What did you think (and probably say) within the first 45 minutes of the last training session you attended? Think hard. You’ve likely said it for every training session you’ve had since entering the corporate world.
“I can’t pay attention.”
“This is so boring.”
“This instructor is way overpaid. She’s terrible.”
There is one problem at the root of each of these statements. Our attention spans are dwindling at an alarmingly fast rate.
My short attention span came to my attention one day while talking with a man before church services one Sunday. We were talking about playing games with our children when I mentioned that the kids’ attention spans were so short but we, as adults, probably had shorter attention spans.
Kids can play the same game over and over again, as long as it’s a quick game. Parents have trouble playing it repeatedly. Even if we switch games every 10 minutes, within the first 10 minutes, most adults are bored and want to do something “adult.”
I admit it. My name is Bert. I’m 36 years old and I have a short attention span.
Maybe I’m the only adult who has a short attention span when playing games with my kids. I doubt it though. I’m definitely not the only adult who has a short attention span when it comes to sitting in training sessions.
What has caused us to lose focus so quickly? I assume this has been a problem for generations and I strongly believe it’s getting worse…quickly.
We live in the Information Age. We live in a technological age where information is at our fingertips. Information can be accessed quickly from our laptops, smart phones or vehicles. When we want to know something, we ask Siri.
Did you know the average person will not wait longer than three seconds for a website to load before closing the browser? Three seconds! That’s a crazy short time in the grand scheme of life but to the internet surfer, it’s an eternity.
Gaining access to information so quickly has corrupted our ability to sit and wait. It has shortened the attention span of the average person. We want to learn when we need to know something, not when we’re told we need to learn something.

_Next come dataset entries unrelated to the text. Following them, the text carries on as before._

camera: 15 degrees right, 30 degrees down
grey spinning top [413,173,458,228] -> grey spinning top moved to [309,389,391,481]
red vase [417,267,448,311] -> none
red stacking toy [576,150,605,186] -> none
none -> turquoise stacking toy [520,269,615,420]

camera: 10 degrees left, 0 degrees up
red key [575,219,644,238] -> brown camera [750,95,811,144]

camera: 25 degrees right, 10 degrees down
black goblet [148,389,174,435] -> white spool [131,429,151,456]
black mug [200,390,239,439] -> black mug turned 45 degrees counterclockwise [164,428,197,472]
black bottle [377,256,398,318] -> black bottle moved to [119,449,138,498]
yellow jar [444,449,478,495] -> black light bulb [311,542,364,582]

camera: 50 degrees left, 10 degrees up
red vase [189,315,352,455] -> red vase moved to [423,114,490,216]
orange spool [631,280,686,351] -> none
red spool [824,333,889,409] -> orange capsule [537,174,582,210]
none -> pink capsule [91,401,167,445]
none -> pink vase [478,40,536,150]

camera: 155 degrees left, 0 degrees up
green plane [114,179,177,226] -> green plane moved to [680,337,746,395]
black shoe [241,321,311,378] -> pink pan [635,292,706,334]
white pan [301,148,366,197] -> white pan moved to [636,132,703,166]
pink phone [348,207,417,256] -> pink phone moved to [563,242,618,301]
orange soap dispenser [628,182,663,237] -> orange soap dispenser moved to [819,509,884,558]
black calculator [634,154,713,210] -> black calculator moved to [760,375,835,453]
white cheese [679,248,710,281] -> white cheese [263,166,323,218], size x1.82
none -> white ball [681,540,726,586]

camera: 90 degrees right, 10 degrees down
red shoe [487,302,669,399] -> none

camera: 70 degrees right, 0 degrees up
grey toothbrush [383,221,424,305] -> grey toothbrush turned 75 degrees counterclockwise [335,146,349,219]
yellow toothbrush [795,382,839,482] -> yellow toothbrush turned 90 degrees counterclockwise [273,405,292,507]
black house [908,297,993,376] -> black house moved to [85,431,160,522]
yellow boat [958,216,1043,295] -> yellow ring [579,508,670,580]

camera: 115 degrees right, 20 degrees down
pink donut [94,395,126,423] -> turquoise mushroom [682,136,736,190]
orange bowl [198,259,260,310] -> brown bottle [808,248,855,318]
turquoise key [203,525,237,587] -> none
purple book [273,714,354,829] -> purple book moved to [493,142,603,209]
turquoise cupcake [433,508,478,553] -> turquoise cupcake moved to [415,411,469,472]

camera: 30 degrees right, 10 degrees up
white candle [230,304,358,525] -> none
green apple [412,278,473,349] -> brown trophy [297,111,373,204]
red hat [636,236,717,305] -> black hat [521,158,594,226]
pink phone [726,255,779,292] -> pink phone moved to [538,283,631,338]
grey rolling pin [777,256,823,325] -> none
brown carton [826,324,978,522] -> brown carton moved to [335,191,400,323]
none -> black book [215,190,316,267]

What can we do to combat the shrinking attention span? Something has to be done. Right?
Don’t fight it – If your attention span is short, don’t fight it. Why is sitting for long periods of time necessary? It’s probably not.
If you’re forced to attend an all-day training session, don’t be afraid to get up often. I try to sit at the back of the room so I can get up frequently. Even if I’m refilling a cup of coffee or glass of water, it helps me to break up the day.
Standing at the back or side of the room is a good option too. You’re still paying attention. You’re just not seated.
But, what if you’re the only one? So be it. Do it and see what happens. Most likely, as long as you’re participating and focused, no one will care.
I do the same when working in the office. Because of my short attention span, I get out of my seat at least every 20 minutes. In most cases, it’s to refill coffee or water and to use the restroom. I’ll also deliver reports to the word processing department rather than waiting for someone to come get them.
Some people may not see those practices as efficient uses of my time. Oh well! If I can focus for 20 minutes at a time, those three-minute breaks will make me more efficient overall.
Know the purpose – In some instances, you know you really need to sit and focus for longer periods. Knowing the purpose of your activity is key to managing your attention span. If it’s truly important to you, you’ll be able to make it work.
Play time with your kids is an important part of your day. Even though you might want to sit on the couch and watch Sportscenter, your kids are more important. Letting your children know you love them is a purpose worth sitting for a longer period of time.
A major project at work with an imposing deadline can lengthen your attention span too. If you have two hours to get done what you think will take you four hours, you’ll focus. You’ll get it done because it’s important.
Do less – Have you noticed that when you try to multi-task that nothing gets done? Multi-tasking is impossible anyway since you can only focus on one thing at a time. Since you can’t multi-task, don’t try.
Work on one thing at a time. Set firm time periods to work on your projects. Work 20 minutes on one, take a break for three minutes and work 20 minutes on another project. You’ll be much more productive and you’ll still satisfy that annoying short attention span.
Remove distractions – As stated above as a major cause of the decreasing attention span, smart phones provide us information quickly. Because of this, we reach for them often.
How many times today have you checked Facebook on your phone? How many text messages have you sent? These are all distractions that shorten our attention spans.
Try turning your phone off and putting it away. Get it out at lunch of at other set times of the day. Your productivity will soar and your attention span will increase.
You’re in control
You can control your attention span if you really desire to do so. No one is responsible for your actions except you so take responsibility for them.
If you can’t pay attention, don’t blame the speaker. It’s not a speaker problem, it’s an internal problem. Sure, some speakers just aren’t that good but you can get some nugget of wisdom from everyone, if you really want to.
Take responsibility for your attention span and affirm to yourself that you can and will pay attention. If you have to do something, you might as well get something out of it. You can if you want to.
P.S. If you’ve read all the way to this point, I’m impressed with your attention span!